Job:
Count the lines in the items below that contain the string "family". Case matters; reply with the number only.

(A run of items)
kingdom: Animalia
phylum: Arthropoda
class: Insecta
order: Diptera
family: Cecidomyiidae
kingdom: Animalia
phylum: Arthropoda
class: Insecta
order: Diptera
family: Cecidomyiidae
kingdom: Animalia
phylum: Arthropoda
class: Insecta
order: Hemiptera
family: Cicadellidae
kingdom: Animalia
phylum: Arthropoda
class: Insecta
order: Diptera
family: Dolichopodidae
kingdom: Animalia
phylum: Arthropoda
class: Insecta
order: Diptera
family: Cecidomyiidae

...

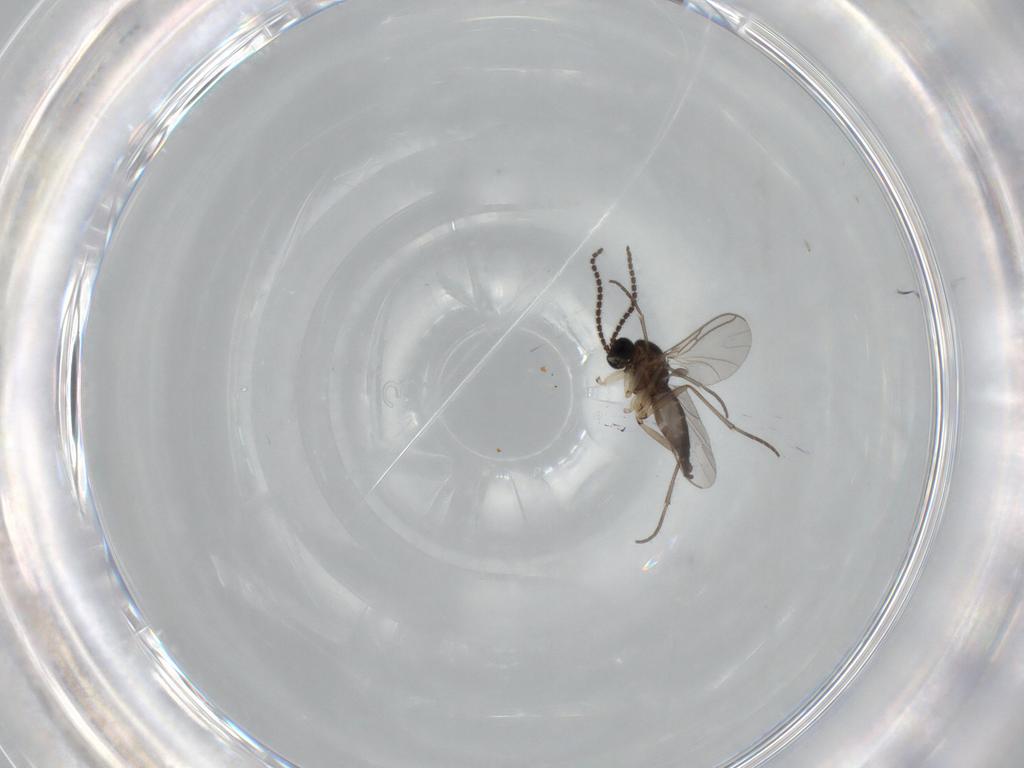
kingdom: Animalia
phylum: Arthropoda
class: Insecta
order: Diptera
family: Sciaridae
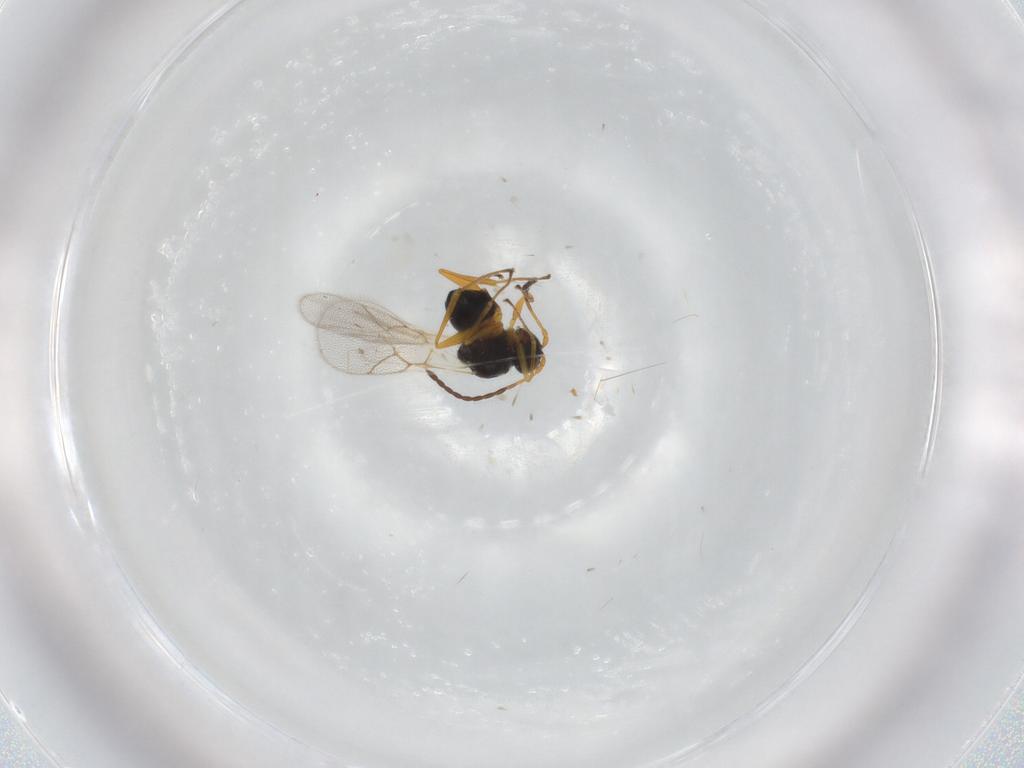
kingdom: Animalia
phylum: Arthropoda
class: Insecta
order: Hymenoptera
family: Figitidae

Output of the exercise:
7